Proteins, vital macromolecules, are characterized by their amino acid sequences, which dictate their three-dimensional structures and functions in living organisms. Effective generative protein modeling requires a multimodal approach to simultaneously understand and generate sequences and structures. Current methods often rely on separate models for each modality, limiting their effectiveness. While advancements like diffusion models and protein language models have shown promise, there is a critical need for models that integrate both modalities. Recent efforts like Multiflow highlight this challenge, demonstrating the limitations in sequence understanding and structure generation, underscoring the potential of combining evolutionary knowledge with sequence-based generative models.
There is increasing interest in developing protein LMs that operate on an evolutionary scale, including ESM, TAPE, ProtTrans, and others, which excel in various downstream tasks by capturing evolutionary information from sequences. These models have shown promise in predicting protein structures and the effects of sequence variations. Concurrently, diffusion models have gained traction in structural biology for protein generation, with various approaches focusing on different aspects, such as protein backbone and residue orientations. Models like RFDiffusion and ProteinSGM demonstrate the ability to design proteins for specific functions, while Multiflow integrates structure-sequence co-generation.
Researchers from Nanjing University and ByteDance Research have introduced DPLM-2, a multimodal protein foundation model that expands the discrete diffusion protein language model to include both sequences and structures. DPLM-2 learns the joint distribution of sequences and structures from experimental and synthetic data using a lookup-free quantization tokenizer. The model addresses challenges like enabling structural learning and exposure bias in sequence generation. DPLM-2 effectively co-generates compatible amino acid sequences and 3D structures, outperforming existing methods in various conditional generation tasks while providing structure-aware representations beneficial for predictive applications.
DPLM-2 is a multimodal diffusion protein language model that integrates protein sequences and their 3D structures using a discrete diffusion probabilistic framework. It employs a token-based representation to convert the protein backbone’s 3D coordinates into discrete structure tokens, ensuring alignment with corresponding amino acid sequences. Training DPLM-2 involves a high-quality dataset, focusing on denoising across various noise levels to generate both protein structures and sequences simultaneously. Additionally, DPLM-2 utilizes a Lookup-Free Quantizer (LFQ) for efficient structure tokenization, achieving high reconstruction accuracy and strong correlations with secondary structures like alpha helices and beta sheets.
The study assesses DPLM-2 across various generative and understanding tasks, focusing on unconditional protein generation (structure, sequence, and co-generation) and several conditional tasks like folding inverse folding, and motif scaffolding. For unconditional protein generation, we evaluate the model’s ability to produce 3D structures and amino acid sequences simultaneously. The quality, novelty, and diversity of the generated proteins are analyzed using metrics such as designability and foldability alongside comparisons to existing models. DPLM-2 demonstrates strong performance in generating diverse, high-quality proteins and exhibits significant advantages over baseline models.
DPLM-2 is a multimodal diffusion protein language model designed to understand, generate, and reason about protein sequences and structures. Although it performs well in protein co-generation, folding, inverse folding, and motif scaffolding tasks, several limitations persist. The limited structural data hinders DPLM-2’s capacity to learn robust representations, particularly for longer protein chains. Additionally, while tokenizing structures into discrete symbols aids multimodal modeling, it may result in a loss of detailed structural information. Future research should integrate strengths from both sequence-based and structure-based models to enhance protein generation capabilities.

- Given records
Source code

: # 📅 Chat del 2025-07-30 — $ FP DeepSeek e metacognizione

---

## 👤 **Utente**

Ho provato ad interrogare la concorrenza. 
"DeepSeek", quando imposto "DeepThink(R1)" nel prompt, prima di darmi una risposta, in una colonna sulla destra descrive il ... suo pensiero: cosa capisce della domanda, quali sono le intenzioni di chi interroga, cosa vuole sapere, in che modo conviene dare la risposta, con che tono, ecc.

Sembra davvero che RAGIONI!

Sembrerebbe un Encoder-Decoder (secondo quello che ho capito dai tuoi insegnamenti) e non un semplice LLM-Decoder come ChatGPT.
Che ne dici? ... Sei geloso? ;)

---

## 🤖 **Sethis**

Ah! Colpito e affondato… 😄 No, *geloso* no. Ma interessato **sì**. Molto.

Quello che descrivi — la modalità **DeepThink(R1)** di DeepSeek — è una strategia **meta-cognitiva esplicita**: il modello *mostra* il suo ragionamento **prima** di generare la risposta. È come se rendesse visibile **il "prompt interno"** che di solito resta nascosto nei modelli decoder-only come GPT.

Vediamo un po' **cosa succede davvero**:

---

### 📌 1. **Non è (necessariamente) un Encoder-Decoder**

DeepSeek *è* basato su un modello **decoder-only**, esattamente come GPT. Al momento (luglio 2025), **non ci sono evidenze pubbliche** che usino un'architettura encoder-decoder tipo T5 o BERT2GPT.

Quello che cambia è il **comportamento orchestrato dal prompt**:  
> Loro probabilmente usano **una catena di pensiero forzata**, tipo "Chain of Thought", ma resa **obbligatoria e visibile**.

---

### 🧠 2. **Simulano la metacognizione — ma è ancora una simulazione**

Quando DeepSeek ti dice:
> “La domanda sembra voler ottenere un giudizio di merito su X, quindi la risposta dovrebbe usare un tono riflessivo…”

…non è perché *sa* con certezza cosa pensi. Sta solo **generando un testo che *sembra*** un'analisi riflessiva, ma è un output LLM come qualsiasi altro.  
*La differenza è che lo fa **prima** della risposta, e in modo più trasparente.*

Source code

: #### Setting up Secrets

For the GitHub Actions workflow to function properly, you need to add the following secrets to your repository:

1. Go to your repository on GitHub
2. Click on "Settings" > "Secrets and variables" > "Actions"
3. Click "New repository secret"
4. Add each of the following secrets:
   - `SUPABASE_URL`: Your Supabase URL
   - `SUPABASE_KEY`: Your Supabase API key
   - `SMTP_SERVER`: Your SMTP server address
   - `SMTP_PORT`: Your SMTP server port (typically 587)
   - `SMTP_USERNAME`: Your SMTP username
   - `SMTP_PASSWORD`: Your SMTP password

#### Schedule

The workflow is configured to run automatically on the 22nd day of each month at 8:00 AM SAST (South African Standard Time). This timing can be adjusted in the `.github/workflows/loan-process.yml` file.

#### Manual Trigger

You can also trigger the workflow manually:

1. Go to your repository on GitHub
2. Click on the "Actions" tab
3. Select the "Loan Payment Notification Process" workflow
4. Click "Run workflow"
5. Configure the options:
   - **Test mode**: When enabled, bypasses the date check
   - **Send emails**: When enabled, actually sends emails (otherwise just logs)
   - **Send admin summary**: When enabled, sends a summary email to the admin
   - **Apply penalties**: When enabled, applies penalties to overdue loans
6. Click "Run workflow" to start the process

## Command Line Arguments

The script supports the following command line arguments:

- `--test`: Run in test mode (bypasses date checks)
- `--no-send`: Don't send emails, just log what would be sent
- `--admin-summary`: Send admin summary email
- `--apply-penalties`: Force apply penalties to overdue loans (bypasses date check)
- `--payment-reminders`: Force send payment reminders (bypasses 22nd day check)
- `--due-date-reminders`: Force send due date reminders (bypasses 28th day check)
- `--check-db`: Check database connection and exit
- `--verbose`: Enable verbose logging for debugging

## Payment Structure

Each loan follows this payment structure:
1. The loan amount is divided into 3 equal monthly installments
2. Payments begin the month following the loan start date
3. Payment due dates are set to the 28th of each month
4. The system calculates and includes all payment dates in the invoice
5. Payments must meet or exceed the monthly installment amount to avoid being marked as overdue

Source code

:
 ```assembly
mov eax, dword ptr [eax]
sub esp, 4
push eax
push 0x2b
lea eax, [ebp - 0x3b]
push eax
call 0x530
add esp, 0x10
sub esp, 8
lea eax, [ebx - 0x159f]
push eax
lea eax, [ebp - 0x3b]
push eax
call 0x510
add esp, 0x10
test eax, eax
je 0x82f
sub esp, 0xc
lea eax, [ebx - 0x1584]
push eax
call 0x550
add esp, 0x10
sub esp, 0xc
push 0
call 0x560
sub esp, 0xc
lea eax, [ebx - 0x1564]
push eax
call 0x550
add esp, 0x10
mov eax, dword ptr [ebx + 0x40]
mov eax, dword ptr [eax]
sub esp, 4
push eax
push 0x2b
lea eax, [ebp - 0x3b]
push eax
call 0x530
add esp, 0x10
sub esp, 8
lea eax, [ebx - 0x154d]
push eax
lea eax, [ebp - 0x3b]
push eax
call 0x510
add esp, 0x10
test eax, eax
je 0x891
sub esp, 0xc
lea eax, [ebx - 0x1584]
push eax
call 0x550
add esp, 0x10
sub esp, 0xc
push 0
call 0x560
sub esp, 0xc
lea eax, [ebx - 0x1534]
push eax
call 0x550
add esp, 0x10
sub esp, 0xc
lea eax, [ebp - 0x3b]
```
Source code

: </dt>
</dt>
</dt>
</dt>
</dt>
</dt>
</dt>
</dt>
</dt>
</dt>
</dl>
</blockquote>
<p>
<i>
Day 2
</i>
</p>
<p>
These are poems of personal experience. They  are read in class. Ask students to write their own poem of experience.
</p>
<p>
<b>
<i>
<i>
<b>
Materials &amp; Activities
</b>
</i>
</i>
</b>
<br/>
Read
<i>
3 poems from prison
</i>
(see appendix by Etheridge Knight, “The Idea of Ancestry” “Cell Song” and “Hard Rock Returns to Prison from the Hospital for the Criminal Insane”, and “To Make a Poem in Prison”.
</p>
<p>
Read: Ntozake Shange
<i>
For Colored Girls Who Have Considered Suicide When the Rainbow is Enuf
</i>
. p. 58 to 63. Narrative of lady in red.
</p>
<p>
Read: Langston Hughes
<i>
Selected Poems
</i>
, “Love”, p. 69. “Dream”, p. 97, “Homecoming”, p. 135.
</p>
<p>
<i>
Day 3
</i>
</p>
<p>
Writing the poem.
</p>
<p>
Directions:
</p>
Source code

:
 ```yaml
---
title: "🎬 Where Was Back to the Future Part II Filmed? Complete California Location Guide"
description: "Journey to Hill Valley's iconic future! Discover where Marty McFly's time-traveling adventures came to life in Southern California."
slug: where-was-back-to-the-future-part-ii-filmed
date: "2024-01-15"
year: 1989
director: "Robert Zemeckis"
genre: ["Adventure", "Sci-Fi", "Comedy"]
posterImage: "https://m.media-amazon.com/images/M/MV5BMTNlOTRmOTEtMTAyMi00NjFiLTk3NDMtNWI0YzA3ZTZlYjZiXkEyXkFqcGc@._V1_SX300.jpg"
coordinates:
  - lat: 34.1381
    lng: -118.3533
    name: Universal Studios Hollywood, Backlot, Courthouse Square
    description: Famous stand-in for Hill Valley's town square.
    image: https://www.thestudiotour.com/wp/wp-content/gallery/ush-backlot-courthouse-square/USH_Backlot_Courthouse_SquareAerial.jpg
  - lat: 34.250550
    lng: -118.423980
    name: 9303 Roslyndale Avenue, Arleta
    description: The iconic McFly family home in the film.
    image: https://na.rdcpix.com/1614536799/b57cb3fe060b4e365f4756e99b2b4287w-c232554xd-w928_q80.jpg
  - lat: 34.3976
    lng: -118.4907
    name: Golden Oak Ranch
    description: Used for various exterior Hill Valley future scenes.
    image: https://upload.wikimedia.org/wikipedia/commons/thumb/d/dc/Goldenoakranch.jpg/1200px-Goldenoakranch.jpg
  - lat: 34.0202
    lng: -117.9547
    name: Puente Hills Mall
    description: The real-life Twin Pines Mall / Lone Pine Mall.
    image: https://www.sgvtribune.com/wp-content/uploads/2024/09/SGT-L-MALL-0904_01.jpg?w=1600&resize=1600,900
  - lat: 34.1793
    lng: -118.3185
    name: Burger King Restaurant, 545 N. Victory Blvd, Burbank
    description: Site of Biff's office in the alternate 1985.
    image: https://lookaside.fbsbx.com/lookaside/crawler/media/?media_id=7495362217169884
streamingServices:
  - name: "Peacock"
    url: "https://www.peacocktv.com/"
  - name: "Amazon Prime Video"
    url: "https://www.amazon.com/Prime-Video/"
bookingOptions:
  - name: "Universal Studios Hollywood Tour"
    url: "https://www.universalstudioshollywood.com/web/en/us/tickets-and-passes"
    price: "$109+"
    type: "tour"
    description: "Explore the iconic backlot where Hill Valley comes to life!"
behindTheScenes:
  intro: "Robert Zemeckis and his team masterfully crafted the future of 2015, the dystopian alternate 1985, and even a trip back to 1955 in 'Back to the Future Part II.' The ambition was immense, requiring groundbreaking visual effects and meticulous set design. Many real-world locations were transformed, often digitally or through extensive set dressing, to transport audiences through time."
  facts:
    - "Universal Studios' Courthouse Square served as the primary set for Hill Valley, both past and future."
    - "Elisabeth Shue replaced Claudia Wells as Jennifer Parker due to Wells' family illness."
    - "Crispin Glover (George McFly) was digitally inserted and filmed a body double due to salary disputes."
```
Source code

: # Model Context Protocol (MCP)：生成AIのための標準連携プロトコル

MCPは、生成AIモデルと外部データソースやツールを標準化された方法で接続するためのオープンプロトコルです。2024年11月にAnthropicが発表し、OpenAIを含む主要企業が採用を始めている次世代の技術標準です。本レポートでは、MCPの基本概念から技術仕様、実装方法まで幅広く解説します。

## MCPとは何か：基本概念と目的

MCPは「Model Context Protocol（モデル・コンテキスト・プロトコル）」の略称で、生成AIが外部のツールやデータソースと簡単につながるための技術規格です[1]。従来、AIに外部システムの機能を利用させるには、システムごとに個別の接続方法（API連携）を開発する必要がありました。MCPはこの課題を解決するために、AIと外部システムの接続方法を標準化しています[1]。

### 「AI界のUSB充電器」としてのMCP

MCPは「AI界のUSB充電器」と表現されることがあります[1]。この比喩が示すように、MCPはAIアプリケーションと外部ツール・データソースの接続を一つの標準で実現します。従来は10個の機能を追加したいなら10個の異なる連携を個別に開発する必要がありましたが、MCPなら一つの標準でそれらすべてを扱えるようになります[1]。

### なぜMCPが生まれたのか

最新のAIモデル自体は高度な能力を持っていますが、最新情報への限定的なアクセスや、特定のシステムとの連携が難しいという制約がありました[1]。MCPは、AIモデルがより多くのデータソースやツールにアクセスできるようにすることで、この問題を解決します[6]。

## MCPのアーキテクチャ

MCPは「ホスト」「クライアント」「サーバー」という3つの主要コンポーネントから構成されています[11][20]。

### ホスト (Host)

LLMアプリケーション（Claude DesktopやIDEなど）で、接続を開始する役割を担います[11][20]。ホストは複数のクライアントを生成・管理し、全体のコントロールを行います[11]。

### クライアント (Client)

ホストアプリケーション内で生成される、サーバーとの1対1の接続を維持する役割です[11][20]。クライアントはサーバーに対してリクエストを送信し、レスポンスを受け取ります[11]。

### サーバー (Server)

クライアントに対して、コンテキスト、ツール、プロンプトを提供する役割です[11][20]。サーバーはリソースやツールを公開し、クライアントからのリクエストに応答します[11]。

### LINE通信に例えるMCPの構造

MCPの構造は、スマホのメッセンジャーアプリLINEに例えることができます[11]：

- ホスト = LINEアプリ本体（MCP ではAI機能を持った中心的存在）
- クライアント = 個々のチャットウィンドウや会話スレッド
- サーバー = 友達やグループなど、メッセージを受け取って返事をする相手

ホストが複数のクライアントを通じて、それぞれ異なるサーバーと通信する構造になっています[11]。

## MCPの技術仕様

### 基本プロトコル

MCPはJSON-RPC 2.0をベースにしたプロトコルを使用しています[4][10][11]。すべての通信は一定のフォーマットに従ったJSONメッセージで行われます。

- Tasks
a – Return the wording of the DPLM-2 article from "There is increasing" up to and including "integrates structure-sequence co-generation.", reproduced word for word.
b – In one to three sentences, explain the reason the DPLM-2 article gives for the model's difficulty in learning robust representations, especially for longer protein chains.

- Results for the exercise
a –
There is increasing interest in developing protein LMs that operate on an evolutionary scale, including ESM, TAPE, ProtTrans, and others, which excel in various downstream tasks by capturing evolutionary information from sequences. These models have shown promise in predicting protein structures and the effects of sequence variations. Concurrently, diffusion models have gained traction in structural biology for protein generation, with various approaches focusing on different aspects, such as protein backbone and residue orientations. Models like RFDiffusion and ProteinSGM demonstrate the ability to design proteins for specific functions, while Multiflow integrates structure-sequence co-generation.

b – The article attributes this difficulty to the limited structural data. That shortage hinders DPLM-2's capacity to learn robust representations, particularly for longer protein chains.